The second reason is that it makes it trivial to switch versions when one needs to.

(17) By Stephan Beal (stephan) on 2023-01-12 20:40:23 in reply to 14 [link] [source]

project/.fslckout

ignore-glob = gcc-*, third-party-*

Certainly you're not arguing that that's a huge maintenance burden? The above is clear and straightforward and does not involve untold numbers of hours of development and testing and ongoing maintenance in fossil's C code. Nor does it impose any I/O performance hit on other users like your request would.

The I/O performance hit mentioned earlier for checking for '.git' (and SVN and CVS and mercurial and Sapling, etc) would be huge on a tree which contains whole copies of gcc and other massive tools. A glob, on the other hand, still has a performance hit for such a massive tree but it doesn't have an I/O hit (I/O being the slowest component, generally speaking).

(12.2) By Warren Young (wyoung) on 2023-01-12 17:47:20 edited from 12.1 in reply to 10 [link] [source]

a fossil project that uses other git projects

Why do they have to share a tree?

I use this scheme:

  ~/src/extprj/branch     ← external projects built from source
  ~/lib, ~/include        ← dev-only libraries installed from above
  ~/src/myprj/branch      ← my project linked to above

Not everything gets installed to --prefix=$HOME. Some things go to global directories, depending on how they're used.

Regardless, I use "make install" to well-known directories as the mechanism by which multiple projects are combined, not nested subtrees of VCS repos.

The only exceptions are things like SQLite, which are bodily included into the ~/src/mine/branch trees and tracked along with all the other files in that project.

(13) By Alfred M. Szmidt (ams) on 2023-01-12 19:59:24 in reply to 12.2 [link] [source]

Why do they have to share a tree?

Because that is what we do, prefer and have been doing for years.

Workflows are workflows, changing them is not something that can be done without havoc.

(15) By Warren Young (wyoung) on 2023-01-12 20:25:04 in reply to 13 [link] [source]

You can justify anything with that argument.

If you're going to resist logical solutions, you'll either have to take the bad with the good, as you find it, or you'll have to do the work to support your idiosyncratic workflow yourself.

(16) By Alfred M. Szmidt (ams) on 2023-01-12 20:31:25 in reply to 15 [link] [source]

That is unfriendly and uncalled for.

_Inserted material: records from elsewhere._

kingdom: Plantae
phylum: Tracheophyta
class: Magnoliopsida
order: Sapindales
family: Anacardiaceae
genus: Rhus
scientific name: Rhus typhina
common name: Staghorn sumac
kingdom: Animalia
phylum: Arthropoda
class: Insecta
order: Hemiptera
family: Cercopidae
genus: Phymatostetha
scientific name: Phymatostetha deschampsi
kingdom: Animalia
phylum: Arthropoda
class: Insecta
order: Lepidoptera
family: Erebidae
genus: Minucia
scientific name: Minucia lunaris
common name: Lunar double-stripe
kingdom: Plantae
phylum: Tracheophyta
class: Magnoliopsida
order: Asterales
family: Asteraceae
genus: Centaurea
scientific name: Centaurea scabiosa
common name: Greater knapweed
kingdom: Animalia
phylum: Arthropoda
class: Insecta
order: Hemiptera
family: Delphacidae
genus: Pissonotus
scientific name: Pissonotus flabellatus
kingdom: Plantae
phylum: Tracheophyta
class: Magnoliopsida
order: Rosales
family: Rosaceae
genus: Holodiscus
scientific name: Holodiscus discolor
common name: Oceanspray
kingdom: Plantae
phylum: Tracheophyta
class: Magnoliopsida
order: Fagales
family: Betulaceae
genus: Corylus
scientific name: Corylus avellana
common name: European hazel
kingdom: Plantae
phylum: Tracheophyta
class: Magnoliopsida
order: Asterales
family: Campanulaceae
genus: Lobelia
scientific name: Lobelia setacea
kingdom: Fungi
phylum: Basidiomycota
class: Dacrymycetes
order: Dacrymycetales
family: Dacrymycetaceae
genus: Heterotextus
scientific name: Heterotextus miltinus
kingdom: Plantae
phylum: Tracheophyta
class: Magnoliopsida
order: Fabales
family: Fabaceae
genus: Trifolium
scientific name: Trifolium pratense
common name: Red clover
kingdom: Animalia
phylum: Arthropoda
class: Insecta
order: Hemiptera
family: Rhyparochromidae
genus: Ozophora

There is literally nothing logical with trying to change a whole organizations workflow just cause YOU dislike the workflow.

We patched our local fossil to simple handle .git and what not as it does for .fslckout.

(18.1) By mark on 2023-01-12 22:51:48 edited from 18.0 in reply to 4 [link] [source]

No, since that does not ignore what .git tracks (i.e., git's checkout)

Hence the: this is a case for putting .git or whatever you want ignored in .fossil-settings/ignore-glob.

(6.1) By Alfred M. Szmidt (ams) on 2023-01-12 16:17:17 edited from 6.0 in reply to 2 [link] [source]

I am not sure that I agree that it would be a nightmare, there aren't that many VCs, and their semantic doesn't change that often (it would be less work than updating for each SQLite version).

But ...

It might be possible to make this generic, that is ... being able to specify a pattern that excludes the content as well, e.g., if you say "ignore-glob-with-directory-content .git". That would ignore any directory that contains .git, but also whatever lives in that directory (RCS/CVS you'd add RCS or CVS, for SVN you add .svn or whatever it uses).

This would work for I think every single version control system ever created (fetches hat to eat in case that is not the case). Of course, someone would have to do the work ... not volunteering sadly. :-(

(19) By anonymous on 2023-01-13 06:16:55 in reply to 1 [link] [source]

I just use a bare git repository for the mirror of the fossil repository, rather than trying to put more than one kind in the same directory which seems to me like it would make a mess. Furthermore, I do not add files automatically, instead using fossil add to add files manually that should be included in the repository. At least to me, I think this is better.